В рамках вводной лекционной части мы рассмотрим применение редактирования геномов для изучения функции генов и регуляторных элементов генома, создания репортёрных клеточных линий и линий-продуцентов белков, моделирования генетически-обусловленных заболеваний человека и улучшения свойств животных.

Мы познакомимся с историей систем редактирования геномов. Рассмотрим случайные вставки в геном с помощью лентивирусов и транспозонов. Обсудим методы направленного разрезания генома (нуклеазы с цинковыми пальцами, TALEN, CRISPR/Cas9) и направленные  вставки в геном с помощью гомологичной рекомбинации. Для каждого из методов проанализируем преимущества и ограничения, а также отдельно рассмотрим модификации системы CRISPR/Cas9 и сложные генетические системы, такие как Cre/lox и дегроны.

Мы рассмотрим возможности применения системы CRISPR/Cas9 для инактивации гена интереса, замены одного или нескольких кодонов, внесения небольших аффинных меток. Проанализируем особенности выбора места редактирования гена, проведём дизайн гидовых РНК и матриц для гомологичной рекомбинации, подберём праймеры для генотипирования. Обсудим подходы к предварительному скринингу наличия вносимых замен в моноклональных клеточных линиях.

В рамках практической части рассмотрим стратегию клонирования и получим необходимые для редактирования генетические конструкции. Проведём трансфекцию и познакомимся со способами селекции трансфецированных клеток. Рассмотрим различные подходы к рассеву клеточных линий на моноклоны (с помощью клеточного сортера и вручную) и стратегией их культивирования.

Далее проведём генотипирование моноклональных клеточных линий с отредактированным геномом, обсудим возможные трудности интерпретации результатов секвенирования. Подтвердим инактивацию гена с помощью вестерн-блоттинга.

В данном разделе мы обсудим различные типы вирусных векторов, применяемых для редактирования генома клеток млекопитающих, их преимущества и недостатки. Рассмотрим, для каких научных задач используются вирусные частицы. Разберёмся, какие элементы содержат плазмидные конструкции, используемые для получения вирусов.

В рамках практической части мы научимся получать лентивирусы, несущие гидовые РНК и флуоресцентную метку, начиная с создания плазмид. Оценим эффективность трансдукции клеточной линии полученными вирусами с помощью проточного цитофлуориметра. Познакомимся с принципами работы с флуоресцентными репортёрами, полученными с использованием лентивирусов.

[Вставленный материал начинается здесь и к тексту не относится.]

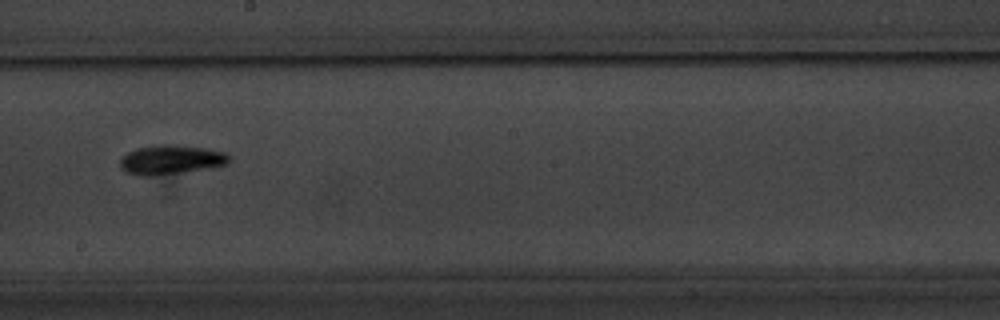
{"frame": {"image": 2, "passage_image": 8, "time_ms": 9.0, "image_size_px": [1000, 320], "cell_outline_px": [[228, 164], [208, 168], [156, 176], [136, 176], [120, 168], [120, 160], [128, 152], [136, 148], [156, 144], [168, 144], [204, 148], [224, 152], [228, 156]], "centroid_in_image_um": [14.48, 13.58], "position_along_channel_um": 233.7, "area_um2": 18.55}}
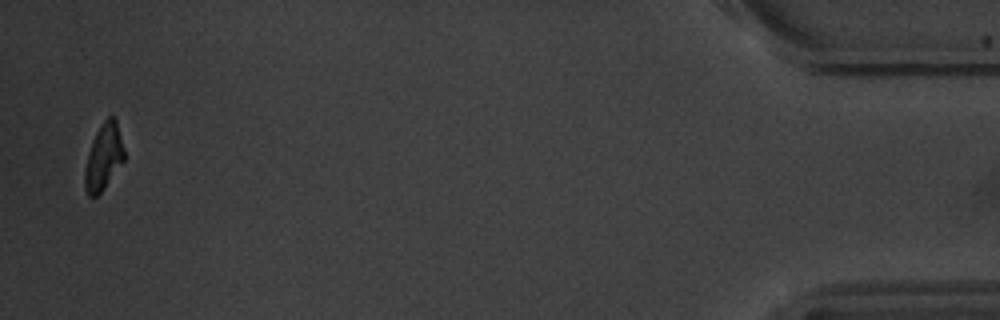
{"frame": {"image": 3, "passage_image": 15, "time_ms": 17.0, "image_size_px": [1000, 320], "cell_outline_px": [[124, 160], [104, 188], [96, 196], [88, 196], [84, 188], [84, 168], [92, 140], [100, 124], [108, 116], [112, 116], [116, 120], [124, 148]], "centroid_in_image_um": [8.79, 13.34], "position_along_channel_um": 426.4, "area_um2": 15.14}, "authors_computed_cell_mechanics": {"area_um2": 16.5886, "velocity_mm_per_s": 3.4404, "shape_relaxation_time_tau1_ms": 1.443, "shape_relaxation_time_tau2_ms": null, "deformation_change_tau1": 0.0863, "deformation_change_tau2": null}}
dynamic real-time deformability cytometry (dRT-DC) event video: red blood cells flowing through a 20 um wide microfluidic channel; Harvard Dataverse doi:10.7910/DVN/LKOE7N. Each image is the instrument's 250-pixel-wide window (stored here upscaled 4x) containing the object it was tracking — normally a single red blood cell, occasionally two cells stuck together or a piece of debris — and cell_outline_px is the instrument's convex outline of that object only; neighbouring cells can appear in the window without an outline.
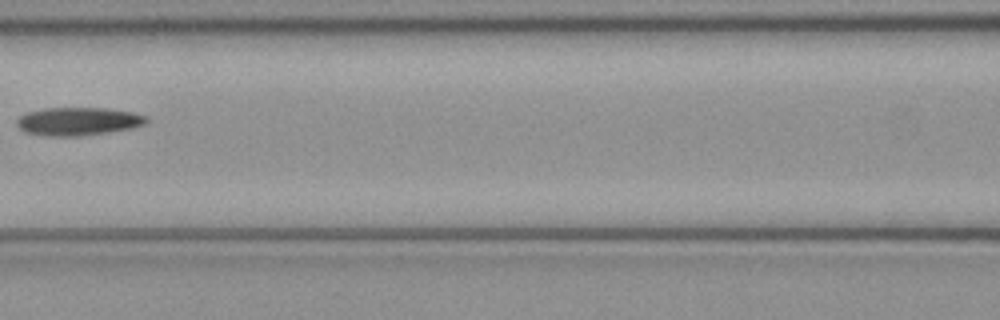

В теоретической части раздела мы рассмотрим используемые в геномном редактировании транспозонные системы и системы индуцибельной суперэкспрессии гена интереса. Обсудим области применения аффинных меток, как их правильно подбирать и какие существуют стратегии клонирования тагированных белков.

В практической части раздела мы клонируем плазмиду для интеграции транспозона с HA-тагированным белком. Проведём трансфекцию, пуромициновую селекцию клеток с целевой вставкой для получения поликлональной клеточной линии и индуцируем в ней суперэкспрессию. В завершение количественно оценим экспрессию тагированного белка с помощью ПЦР в реальном времени и вестерн-блоттинга.

Мы познакомимся с теоретическими аспектами планирования экспериментов по созданию лабораторных мышей с отредактированным геномом, принципами разведения и содержания линий.

Рассмотрим отличия между генетическими конструкциями для редактирования генома клеточных линий и мышей с помощью системы CRISPR/Cas9. Получим гидовые РНК с помощью in vitro транскрипции и подготовим смесь для микроинъекции с мРНК Cas9.

Сходим на экскурсию в виварий, познакомимся с его устройством. Понаблюдаем за процессом микроинъекции компонентов систем геномного редактирования в оплодотворённую яйцеклетку мыши и подсадкой эмбриона суррогатной матери.

В рамках семинарских занятий мы постараемся ответить на интересующие вас вопросы, касающиеся применения редактирования генома клеточных линий млекопитающих и мышей.